Tag Archives: Lunigiana

View of Piagnaro Fortress, Pontremoli

Discovering Pontremoli and its Museum of Mysterious Stone Statues, Italy

Piagnaro Fortress, Pontremoli, Lunigiana

Piagnaro Fortress, Pontremoli, Lunigiana

Pontremoli is the idyllic medieval town — the largest castle in the region is perched high on a hill, a bridge dating to Roman times spans the Verde River, another crosses the Magra River on the other side; cobblestone streets wend their way from north to south; tiny alleys take you through the city gate and up narrow, steep staircases carved out beneath the houses. Several churches and a bell tower punctuate the skyline. And then there is a unique museum, hidden away in the upper reaches of Piagnaro Castle, The Museum of Stele Statues of Lunigiana, where mysterious, enigmatic statues or ‘steles’ that have been found across the province, peer up at you.

Stele Group A

Stele Group A

The castle sits above the town, dominating the northern approach to the city. The original fortress, built between the IX and X centuries, was destroyed and rebuilt several times over the centuries. Most of the present structure dates to the 14th century. The oldest part of the castle is the semicircular north tower built in 1400. Below the tower are buildings and rooms that were probably used as barracks to house troops A large courtyard with an old well has a ramped set of steps leading up to the ramparts. Climb up for spectacular views over the surrounding countryside and picturesque town which is the gateway to the Lunigiana.

Inside the museum, stylized stones (photo courtesy of the museum) stand upright, gazing vacantly at you. There are three distinct groupings of these steles, dating to the Copper, Bronze and Iron Ages respectively (6 BCE to 3 BCE). Group A is the oldest group of statues. The human features are very rudimentary and minimally stylized with a head that is incorporated into the main body. The male statues have daggers, drawn in profile, with a triangular blade, short handle and semicircular pommel. The main feature on the female statues is their prominent breasts. Group B statues have more detail. The heads are separated from the body by a cylindrical neck, topped by a “space man” head. The weapons have longer handles and appear to be more “advanced.” The women sometimes have jewelry around their neck. Group C consists of male statues only. The head is round with a well-defined neck and features on both the face and body. The weapons are more detailed.

━━━━━━━━━━━━━━━━━━━━━━━━━━━━━━

- [Your assignment]: Please write out the Pontremoli passage from "Tag Archives: Lunigiana" up to and including "peer up at you.". The listing has nothing to do with the Pontremoli passage.

- [Available data]:
━━━━━━━━━━━━━━━━━━━━━━━━━━━━━━

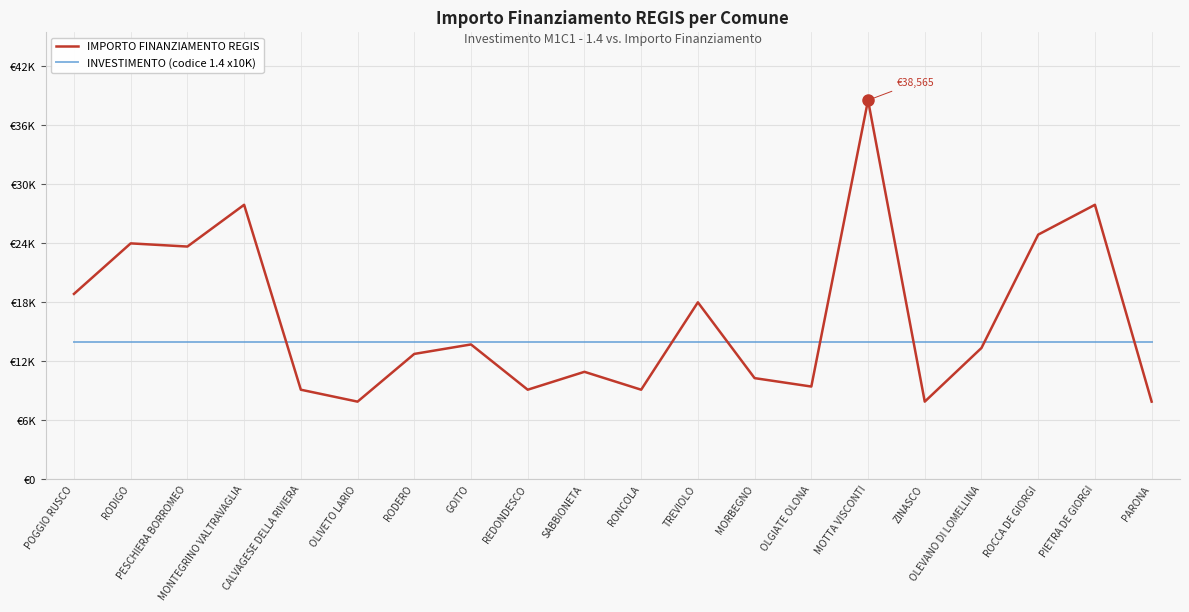

Is it true that IMPORTO FINANZIAMENTO REGIS equals 9105 at RONCOLA?

True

━━━━━━━━━━━━━━━━━━━━━━━━━━━━━━

- [Solution]:
Tag Archives: Lunigiana

View of Piagnaro Fortress, Pontremoli

Discovering Pontremoli and its Museum of Mysterious Stone Statues, Italy

Piagnaro Fortress, Pontremoli, Lunigiana

Piagnaro Fortress, Pontremoli, Lunigiana

Pontremoli is the idyllic medieval town — the largest castle in the region is perched high on a hill, a bridge dating to Roman times spans the Verde River, another crosses the Magra River on the other side; cobblestone streets wend their way from north to south; tiny alleys take you through the city gate and up narrow, steep staircases carved out beneath the houses. Several churches and a bell tower punctuate the skyline. And then there is a unique museum, hidden away in the upper reaches of Piagnaro Castle, The Museum of Stele Statues of Lunigiana, where mysterious, enigmatic statues or ‘steles’ that have been found across the province, peer up at you.